Study material START
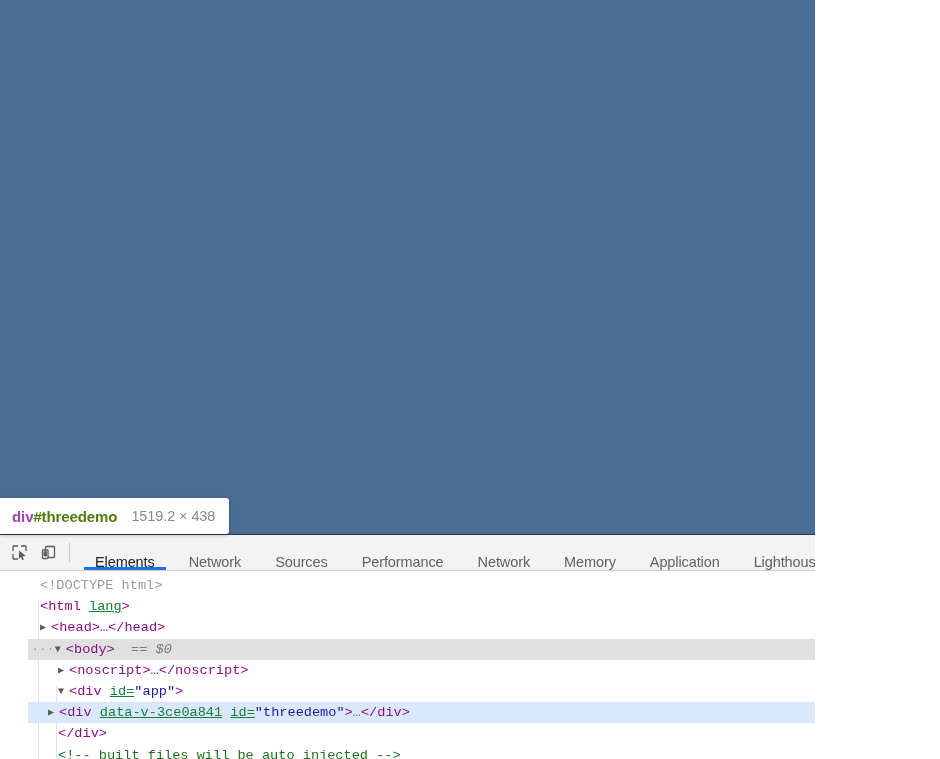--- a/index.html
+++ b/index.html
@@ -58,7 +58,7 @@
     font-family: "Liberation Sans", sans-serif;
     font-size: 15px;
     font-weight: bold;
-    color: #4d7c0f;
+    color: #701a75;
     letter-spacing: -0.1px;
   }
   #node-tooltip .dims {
Study material END
_Exercise goal_
There is one span to return: the line holding "-58,7 +58,7 @@" and every line after it through the end of the listing above; please give it exactly and add nothing.

_Exercise result_
@@ -58,7 +58,7 @@
     font-family: "Liberation Sans", sans-serif;
     font-size: 15px;
     font-weight: bold;
-    color: #4d7c0f;
+    color: #701a75;
     letter-spacing: -0.1px;
   }
   #node-tooltip .dims {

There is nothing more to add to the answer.